You will see the entrance to the bight to port just a little farther upstream, and you can anchor anywhere inside in about seven to eight feet of water and fairly close to shore. However, the cove does shallow out farther west, so keep an eye on your depth finder. Most of the shore is posted, but you can dinghy to the beach sand sprit. To the west is a home in the woods, and there are woods to the north and across the creek to the east. Note that this location is fairly open to the south and southeast, so it’s not a place to go if heavy weather is coming from that direction.

Tips for Cool Fall Cruising

Even if the weather is predicted to be warm and dry for your adventure, we all know that NOAA is not infallible. So there are some extra little things you can do just in case. If you don’t normally keep blankets on your boat, be sure to take some along. If the temperature drops more than expected, you will still be toasty warm in bed.

Now’s the time to unpack your sweaters and heavier jackets, and those who pride themselves on going sockless during the summer may want to bring along some crew socks. Let’s face it; cold feet are no fun, regardless of the cause. If you are going out when it’s really cool, remember to take mufflers, gloves and warm headgear. Do I sound like your mother?

Consider provisioning differently. The splendid cool salads of summer might not be the best choice for a cool cruise. This is the time for soup, canned if you really don’t want to cook. Or make one of your favorite comfort-food soups. Cream of crab soup and oyster stew come to mind. Cheese, crackers and fall fruits like apples and pears make healthy, no-fuss go-withs for soups on a short cruise. Let the crisp coolness inspire you to make a hearty breakfast to take the morning chill off the boat and its crew. Omelets and frittatas are easy; you can put a whole lot of goodies in and have it all in one big skillet.

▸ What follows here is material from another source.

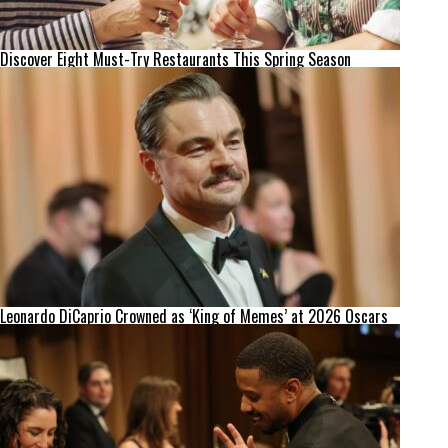
Discover Eight Must-Try Restaurants This Spring Season
Leonardo DiCaprio Crowned as ‘King of Memes’ at 2026 Oscars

If you have a source for heating your boat, make sure it’s in good working order before you launch. The rule of thumb is that if it’s not working, you’ll need it.

If you time your cruise to the turning of the leaves, then you may want to have your camera to photograph the colors and migrating birds.

For a short weekend trip from anywhere on the middle of the Bay, La Trappe is a lovely spot to visit. It’s quiet and semi-sheltered, and the beautiful sunsets aren’t obscured by too many trees.